BALIKPAPAN – Tim SAR Gabungan masih melakukan pencarian terhadap seorang anak yang diduga tenggelam setelah terseret arus saat berenang di kawasan Pantai Kemala Beach, Kota Balikpapan, Kalimantan Timur, Sabtu (11/7/2026).

Korban diketahui bernama Abizar (12). Berdasarkan informasi yang dihimpun, korban berenang bersama tiga rekannya sekitar pukul 09.30 Wita. Saat itu kondisi air laut sedang pasang dengan arus yang cukup deras.

Diduga, Abizar terseret arus hingga tenggelam. Sementara tiga temannya berhasil menyelamatkan diri ke tepi pantai.

Laporan mengenai insiden tersebut diterima Kantor Pencarian dan Pertolongan Balikpapan dari personel Satpolair Polres Balikpapan sekitar pukul 09.40 Wita. Menindaklanjuti laporan itu, Tim Rescue Kantor SAR Balikpapan diberangkatkan menuju lokasi pada pukul 09.55 Wita dan tiba sekitar pukul 10.20 Wita.

Setibanya di lokasi, Tim SAR Gabungan langsung berkoordinasi dengan seluruh unsur yang terlibat sebelum memulai operasi pencarian di sekitar lokasi korban diduga tenggelam.

Berbagai peralatan dikerahkan dalam operasi tersebut, mulai dari rubber boat, speed boat, peralatan SAR air, peralatan selam, hingga perlengkapan komunikasi dan medis untuk mendukung proses pencarian.

“Begitu menerima laporan dari personel Satpolair Polres Balikpapan, Tim Rescue Kantor SAR Balikpapan langsung kami kerahkan menuju lokasi untuk melakukan pencarian terhadap korban yang diduga tenggelam di Pantai Kemala,” ujar pihak Kantor Pencarian dan Pertolongan Balikpapan.

Tim SAR menyisir sejumlah titik yang diduga menjadi lokasi korban terseret arus. Pencarian dilakukan secara intensif dengan mempertimbangkan arah arus laut dan kondisi perairan di sekitar Pantai Kemala.

Meski cuaca selama operasi terpantau cerah dan tidak terdapat kendala berarti, hingga pukul 17.00 Wita korban belum berhasil ditemukan.

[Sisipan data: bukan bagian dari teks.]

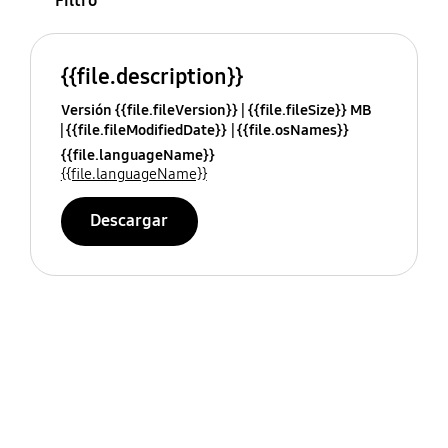
Filtro
{{file.description}}
Versión {{file.fileVersion}}
{{file.fileSize}} MB
{{file.fileModifiedDate}}
{{file.osNames}}
{{file.languageName}}
{{file.languageName}}
Descargar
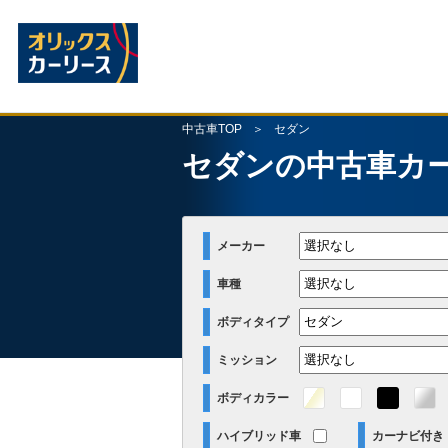
中古車TOP
セダン
セダンの中古車カ
メーカー
車種
ボディタイプ
ミッション
ボディカラー
ハイブリッド車
カーナビ付き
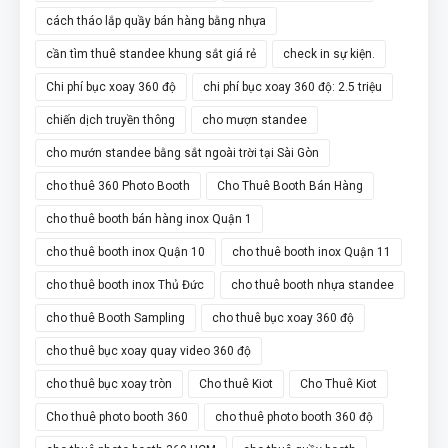
cách tháo lắp quầy bán hàng bằng nhựa
cần tìm thuê standee khung sắt giá rẻ
check in sự kiện.
Chi phí bục xoay 360 độ
chi phí bục xoay 360 độ: 2.5 triệu
chiến dịch truyền thông
cho mượn standee
cho mướn standee bằng sắt ngoài trời tại Sài Gòn
cho thuê 360 Photo Booth
Cho Thuê Booth Bán Hàng
cho thuê booth bán hàng inox Quận 1
cho thuê booth inox Quận 10
cho thuê booth inox Quận 11
cho thuê booth inox Thủ Đức
cho thuê booth nhựa standee
cho thuê Booth Sampling
cho thuê bục xoay 360 độ
cho thuê bục xoay quay video 360 độ
cho thuê bục xoay tròn
Cho thuê Kiot
Cho Thuê Kiot
Cho thuê photo booth 360
cho thuê photo booth 360 độ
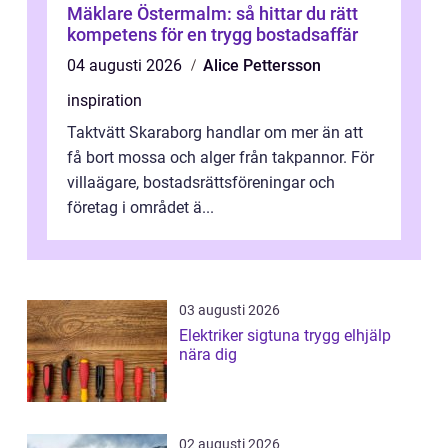
Mäklare Östermalm: så hittar du rätt
kompetens för en trygg bostadsaffär
04 augusti 2026
Alice Pettersson
inspiration
Taktvätt Skaraborg handlar om mer än att
få bort mossa och alger från takpannor. För
villaägare, bostadsrättsföreningar och
företag i området ä...
03 augusti 2026
Elektriker sigtuna trygg elhjälp
nära dig
02 augusti 2026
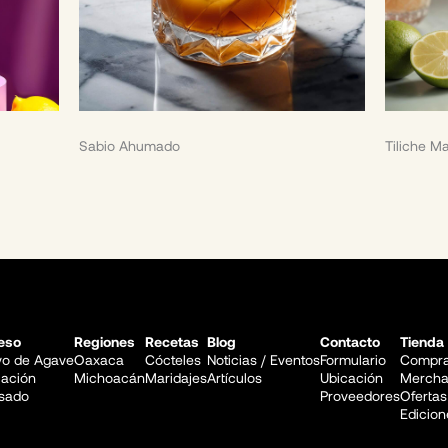
Sabio Ahumado
Tiliche Ma
eso
Regiones
Recetas
Blog
Contacto
Tienda
ivo de Agave
Oaxaca
Cócteles
Noticias / Eventos
Formulario
Compra
lación
Michoacán
Maridajes
Artículos
Ubicación
Mercha
sado
Proveedores
Ofertas
Edicion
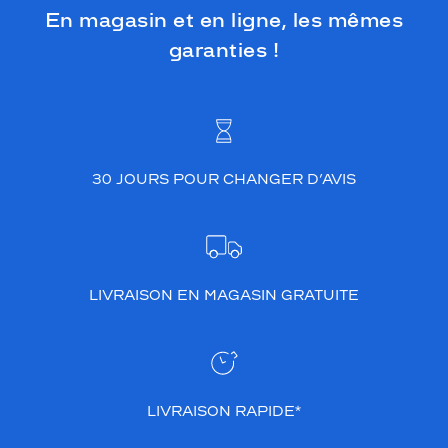
En magasin et en ligne, les mêmes
garanties !
30 JOURS POUR CHANGER D’AVIS
LIVRAISON EN MAGASIN GRATUITE
LIVRAISON RAPIDE*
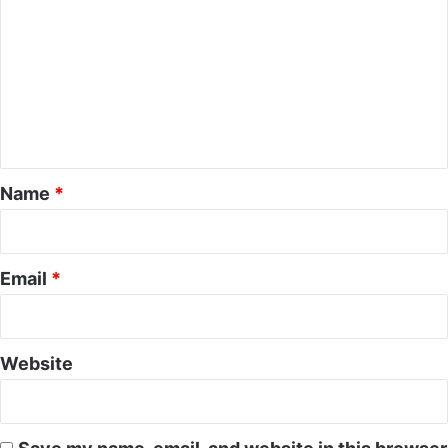
o
m
m
e
n
t
*
Name
*
Email
*
Website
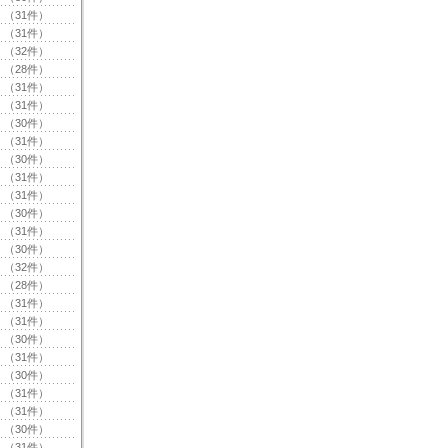
（31件）
（31件）
（32件）
（28件）
（31件）
（31件）
（30件）
（31件）
（30件）
（31件）
（31件）
（30件）
（31件）
（30件）
（32件）
（28件）
（31件）
（31件）
（30件）
（31件）
（30件）
（31件）
（31件）
（30件）
（31件）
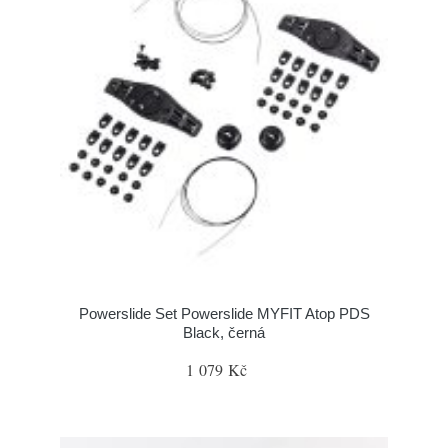
Powerslide Set Powerslide MYFIT Atop PDS
Black, černá
1 079 Kč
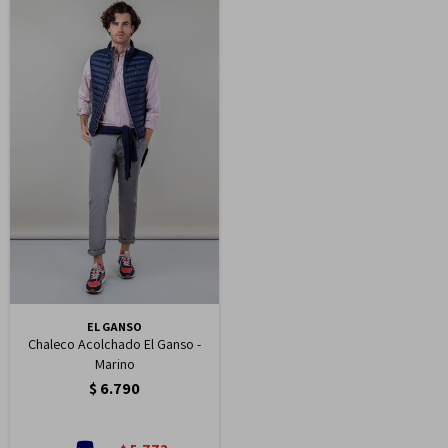
EL GANSO
Chaleco Acolchado El Ganso -
Marino
$
6.790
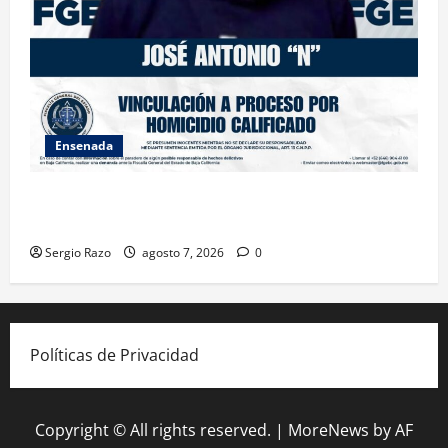
Ensenada
FISCALÍA GENERAL DEL ESTADO LOGRA VINCULACIÓN
A PROCESO POR HOMICIDIO CALIFICADO
Sergio Razo
agosto 7, 2026
0
Políticas de Privacidad
Copyright © All rights reserved.
|
MoreNews
by AF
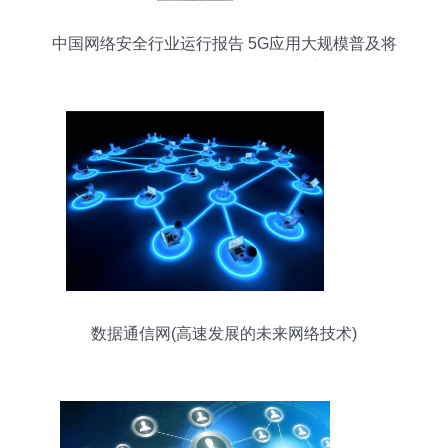
中国网络安全行业运行报告 5G应用大规模普及将
激发行业需求与网络技术革新
数据通信网(高速发展的未来网络技术)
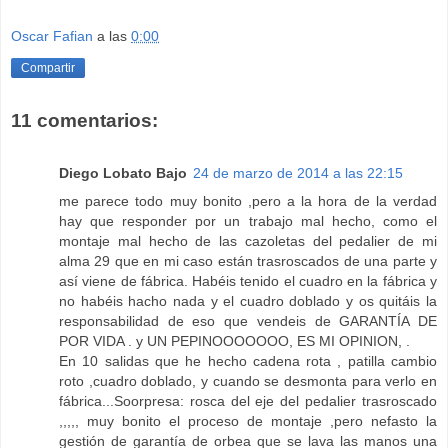
Oscar Fafian
a las
0:00
Compartir
11 comentarios:
Diego Lobato Bajo
24 de marzo de 2014 a las 22:15
me parece todo muy bonito ,pero a la hora de la verdad
hay que responder por un trabajo mal hecho, como el
montaje mal hecho de las cazoletas del pedalier de mi
alma 29 que en mi caso están trasroscados de una parte y
así viene de fábrica. Habéis tenido el cuadro en la fábrica y
no habéis hacho nada y el cuadro doblado y os quitáis la
responsabilidad de eso que vendeis de GARANTÍA DE
POR VIDA . y UN PEPINOOOOOOO, ES MI OPINION, .
En 10 salidas que he hecho cadena rota , patilla cambio
roto ,cuadro doblado, y cuando se desmonta para verlo en
fábrica...Soorpresa: rosca del eje del pedalier trasroscado
,,,,, muy bonito el proceso de montaje ,pero nefasto la
gestión de garantía de orbea que se lava las manos una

“Tim SAR Gabungan melakukan penyisiran di sekitar lokasi menggunakan rubber boat, speed boat, peralatan SAR air, serta peralatan selam. Hingga operasi hari pertama ditutup pukul 17.00 Wita, korban masih belum ditemukan,” katanya.

Operasi pencarian kemudian dihentikan sementara dan seluruh personel beristirahat di posko yang telah didirikan di sekitar lokasi kejadian.

Pencarian akan kembali dilanjutkan pada Minggu (12/7/2026) dengan memperluas area pencarian sesuai rencana operasi hari kedua.

“Operasi pencarian akan kami lanjutkan pada hari kedua dengan memperluas area pencarian sesuai rencana operasi. Kami berharap korban dapat segera ditemukan,” ujarnya.

Dalam operasi tersebut, Tim Rescue Kantor SAR Balikpapan bekerja sama dengan berbagai unsur, di antaranya Ditsamapta Polda Kalimantan Timur, Lanal Balikpapan, Brimob Polda Kalimantan Timur, Satpolairud Polda Kalimantan Timur, Polres Balikpapan, BPBD Balikpapan, Info Bencana, serta keluarga korban.

Kantor Pencarian dan Pertolongan Balikpapan juga mengimbau masyarakat agar lebih berhati-hati saat beraktivitas di kawasan pantai, khususnya ketika air laut sedang pasang dan arus cukup kuat.

“Kami mengimbau masyarakat agar selalu waspada saat beraktivitas di kawasan pantai, terutama ketika air laut sedang pasang dan arus cukup kuat. Pengawasan orang tua terhadap anak-anak juga sangat penting untuk mencegah kejadian serupa,” tutupnya.